▶ GOAL OF THE EXERCISE
The data below should be restated word for word, pictures omitted.
DATASET CONTENT: Begin
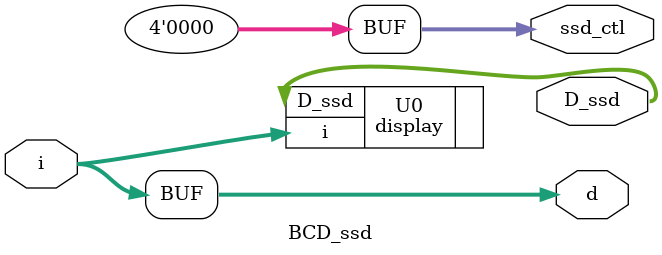
<source format=v>
`timescale 1ns / 1ps


module BCD_ssd(
    input [3:0]i,
    output [7:0]D_ssd,
    output reg [3:0]d,
    output reg [3:0]ssd_ctl
    );
display U0(.i(i),.D_ssd(D_ssd));
always @*
begin
    d = i;
    ssd_ctl = 4'b0000;
end
endmodule

</source>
DATASET CONTENT: End
▶ ANSWER FOR THE TASK
<source format=v>
`timescale 1ns / 1ps


module BCD_ssd(
    input [3:0]i,
    output [7:0]D_ssd,
    output reg [3:0]d,
    output reg [3:0]ssd_ctl
    );
display U0(.i(i),.D_ssd(D_ssd));
always @*
begin
    d = i;
    ssd_ctl = 4'b0000;
end
endmodule

</source>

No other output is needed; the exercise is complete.